Finance Minister Travis Toews tabled the legislation, Bill 76, the Captive Insurance Companies Act, on Wednesday.
“With limited availability in the insurance market, it’s very difficult for some companies to find adequate insurance at reasonable prices,” he said.
“This is especially true for many of Alberta’s energy companies, as global insurance capacity is on the decline. By allowing and enabling captives, we believe that it will help attract investment and growth in the financial services sector in the province and assist in diversifying our economy.”
He continued: “Our legislation will allow any business entities seeking alternative insurance coverage to set up a captive right here in Alberta. This means that Alberta companies or any Canadian company that can benefit from alternative insurance options will no longer have to look abroad.”
Other sectors including agriculture, forestry and manufacturing could also benefit, he said, and captives could have a role in addressing rising insurance rates for insuring school buses.

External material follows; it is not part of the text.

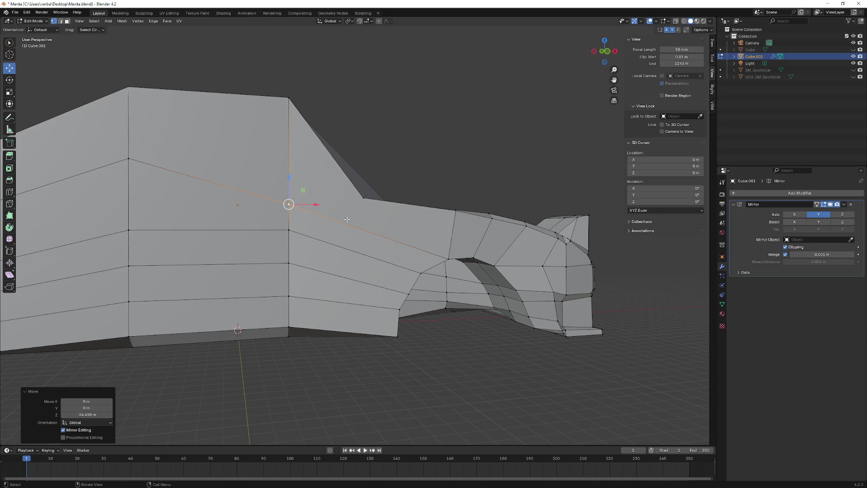
scroll(345, 233, "down", 2)
scroll(226, 190, "down", 2)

“School boards are struggling with the high cost of premiums for facility insurance, and I expect that it would be useful for this Albert School Boards Association to perhaps consider the merits of setting up a captive where that captive can then, in fact, offer insurance back to individuals, school boards and divisions,” he said.
Under the proposed legislation, captive insurance companies would have to be licensed and regulated by Alberta’s superintendent of insurance. If the bill is passed, detailed regulations will be available by the spring of 2022.